For Wegovy, 24.1% of patients continued their treatment for two years without a break of 60 days or more, compared with 36% who continued taking the drug for a full year. With Ozempic, which contains the same active ingredient as Wegovy – semaglutide – 22.2% of patients continued to fill their prescriptions after two years, compared with 47.1% who had used it for a year.

Older GLP-1 drugs fared less well. After two years, only 7.4% of patients were still taking Novo’s Saxenda, a less effective weight-loss drug that some health plans require patients to try before newer GLPs like Wegovy or Eli Lilly’s Zepbound.

In the analysis, 45% of patients were taking Ozempic or Wegovy. The rest were taking Saxenda or Victoza, both based on liraglutide, Rybelsus, an oral version of semaglutide, or Lilly’s Trulicity (dulaglutide).

The analysis also found that 26% of patients switched GLP-1 drugs mid-treatment, possibly due to shortages or changes in insurance coverage, according to Dr. Patrick Gleason, assistant vice president for health outcomes at Prime/MRx and co-author of the analysis.

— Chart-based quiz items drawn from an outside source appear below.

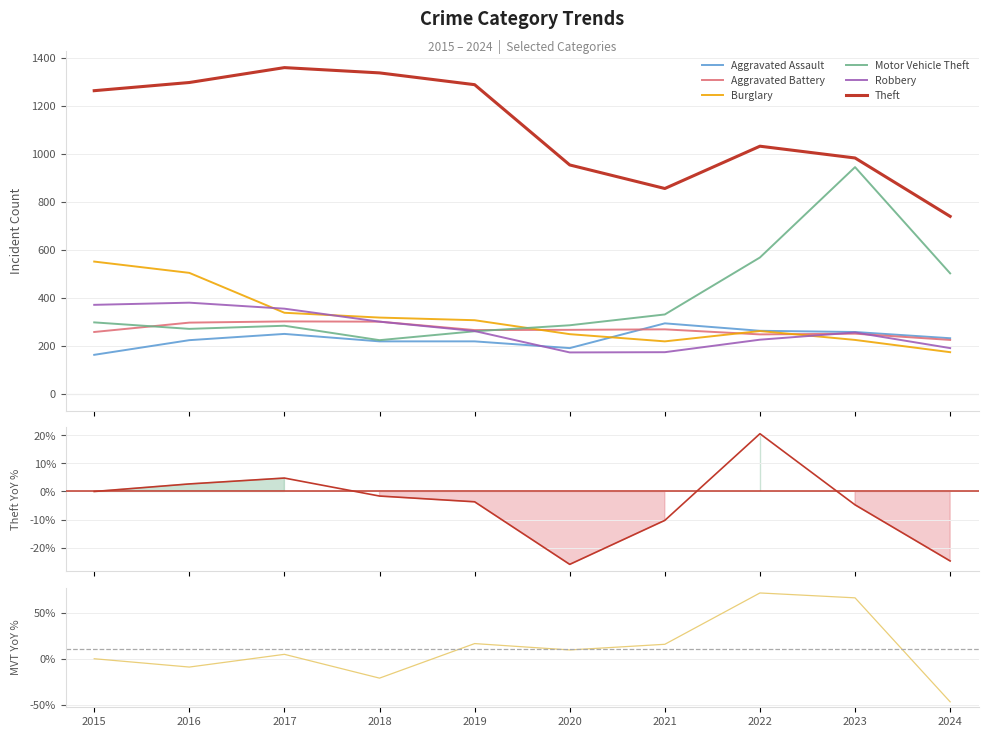

How many times do Aggravated Assault and Robbery cross each other?

1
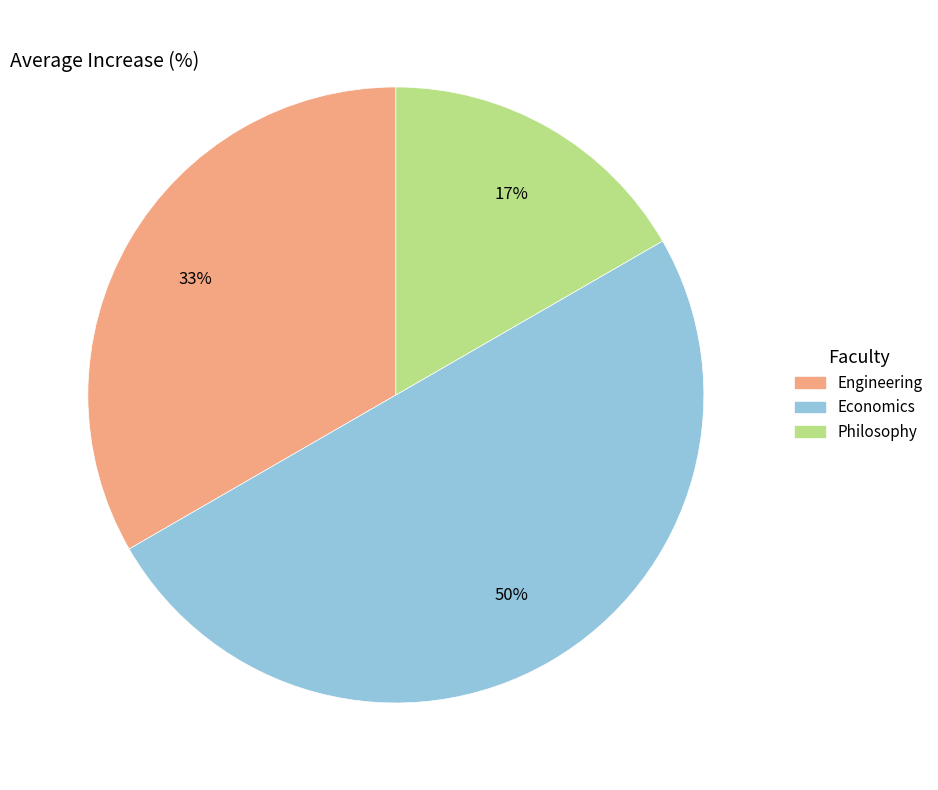

Combined, do Economics and Engineering account for over 50%?

Yes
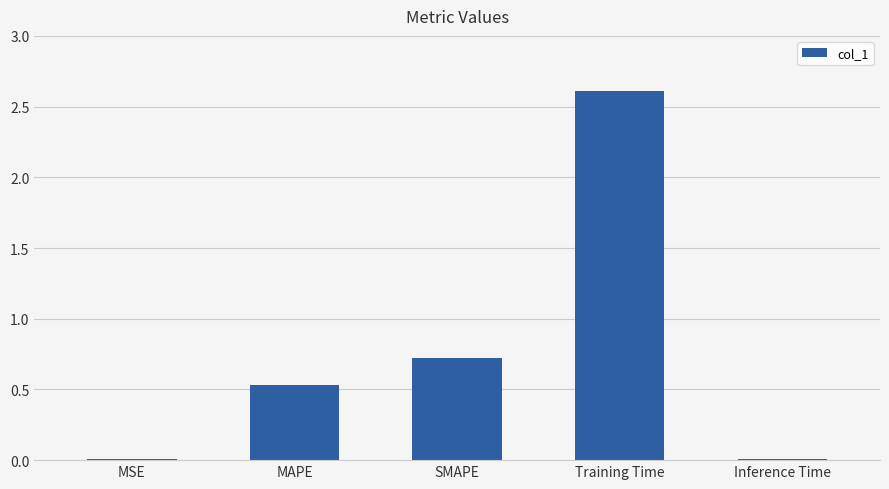

Which has a higher value, SMAPE or MSE?

SMAPE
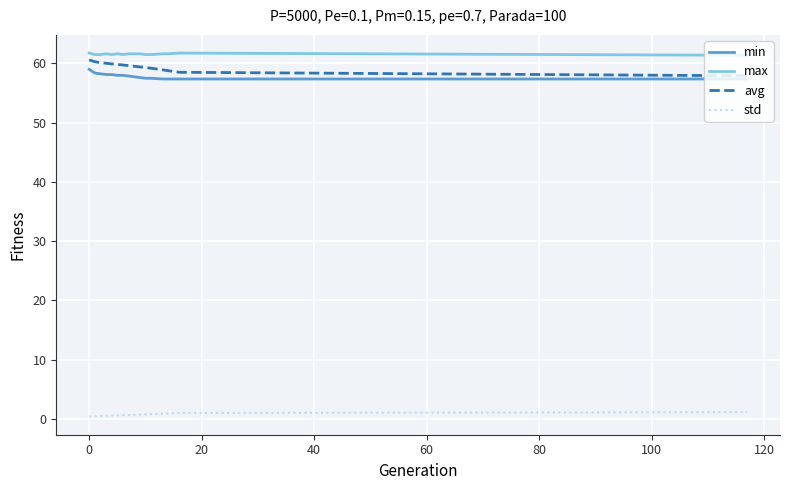

How many lines are shown in the chart?

4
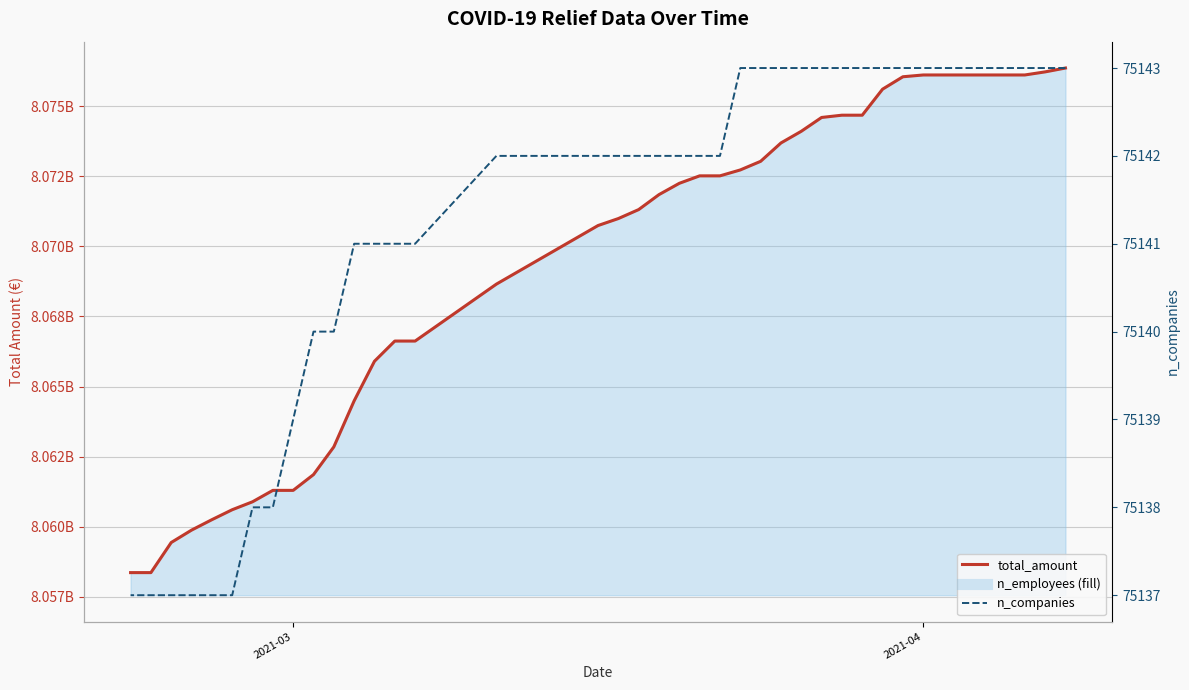

How many lines are shown in the chart?

2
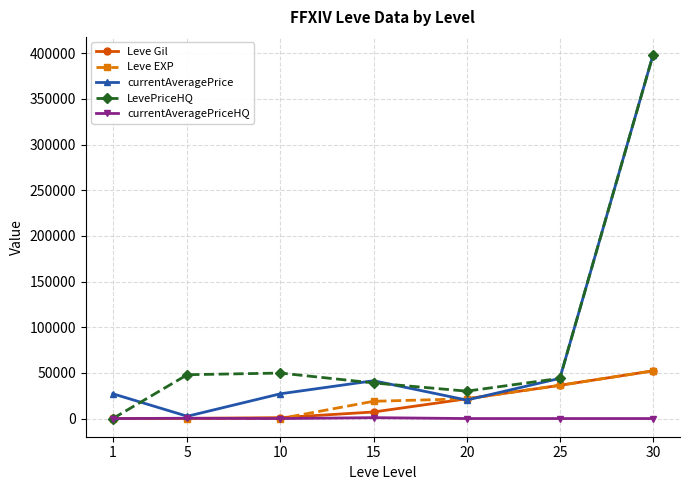

What is the spread (max minus min) of values at 20?

30000.0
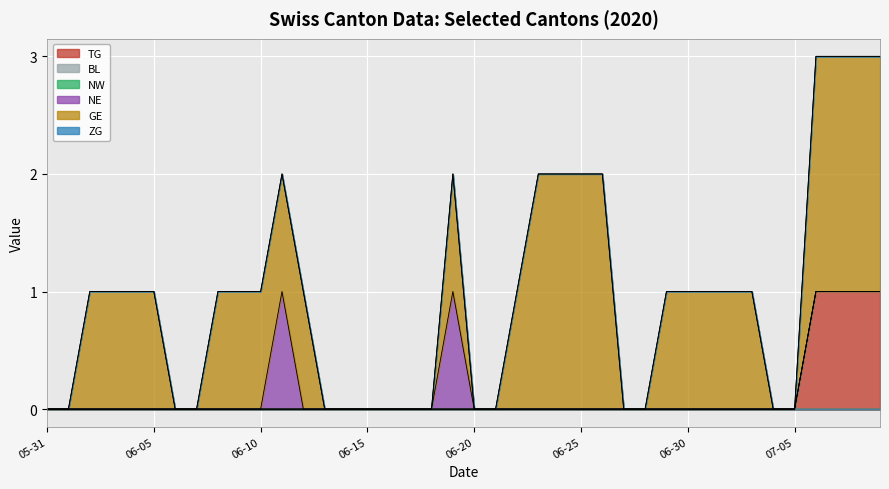

Between 2020-06-11 and 2020-06-18, which series saw the biggest shift?

NE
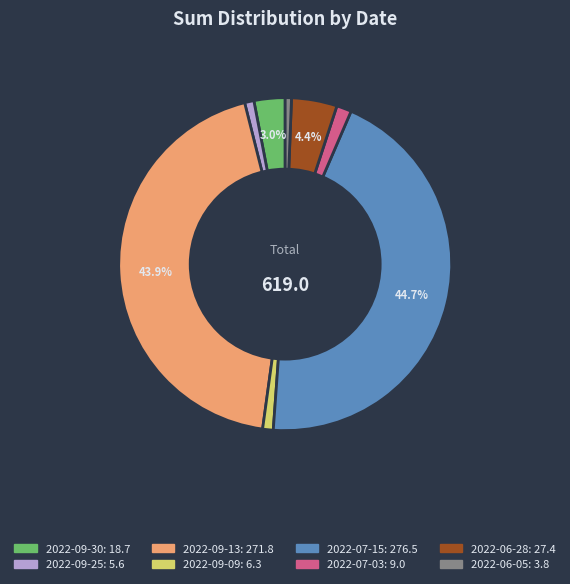

Do 2022-07-15 and 2022-09-30 together represent more than half of the pie?

No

Novo and Lilly have been unable to meet the unprecedented demand for new drugs.

NOBODY REALLY KNOWS

In a statement, Novo Nordisk cited several limitations to the analysis. It noted that Wegovy was not launched until June 2021, midway through the study period, and it was not immediately covered by insurance. Additionally, Ozempic is not approved for weight loss, which may affect patients’ coverage and persistence in treatment, the Danish manufacturer said.

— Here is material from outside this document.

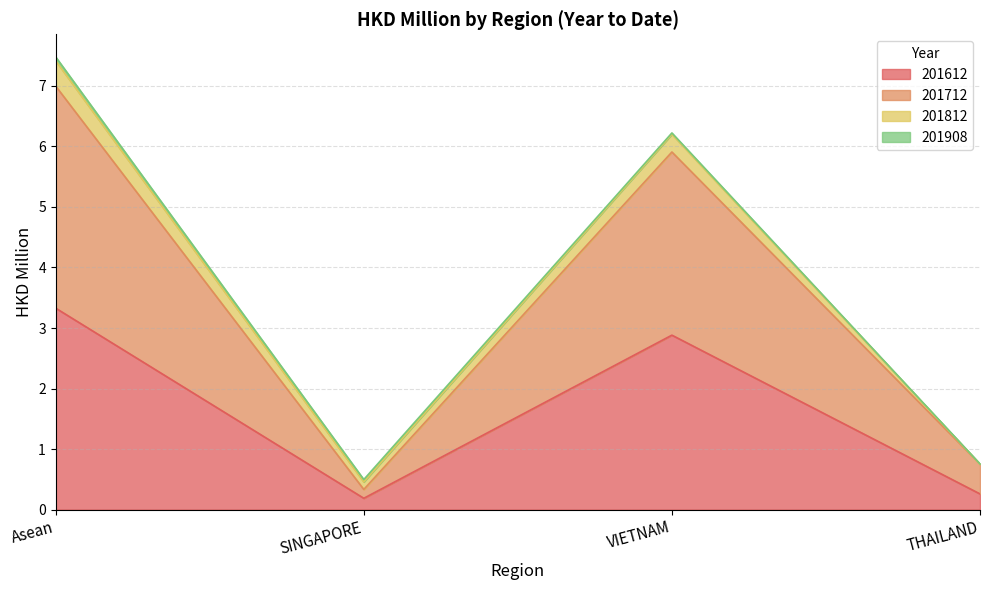

Between SINGAPORE and VIETNAM, which series saw the biggest shift?

201712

The company said it “does not believe these data are sufficient to draw conclusions about overall patient adherence and persistence to various GLP-1 medications, including our treatments.”

The new clinically tested GLP-1s have helped people lose more than 15% of their weight by suppressing appetite and promoting feelings of fullness. They are now being tested for a host of other health benefits that could improve insurance coverage.

In March, Wegovy was approved in the United States to reduce the risk of stroke and heart attack in overweight or obese adults.

The analysis did not track long-term use of Lilly’s Mounjaro and Zepbound, which were launched after the study’s starting point. Eli Lilly declined to comment on the overall results.

Prime/MRx did not ask patients why their prescriptions were stopped. Gleason said it was likely a combination of side effects such as nausea and vomiting, out-of-pocket costs and supply shortages.

Some patients may decide to stop treatment after successfully losing weight, doctors say. Other studies have shown that most patients who stop GLP-1 treatment typically regain most of their weight.

“No one really knows how long you should take these drugs,” said Dr. Walid Gellad, a professor of medicine at the University of Pittsburgh who studies medication adherence.

According to Dr. Kumar, some clinics and telemedicine services do not properly screen patients or provide adequate nutrition and exercise coaching, leading to poor outcomes and patient dropouts.

Prime/MRx is owned by 19 U.S. Blue Cross and Blue Shield health insurance plans and manages pharmacy benefits for approximately 38 million people.

Dr. David Lassen, PBM’s chief clinical officer, called the steady decline in persistence two years after treatment began a concern.

“It’s not a stabilization, it’s a slight deterioration,” he said. “It’s really about sustainability of weight loss in order to get long-term results.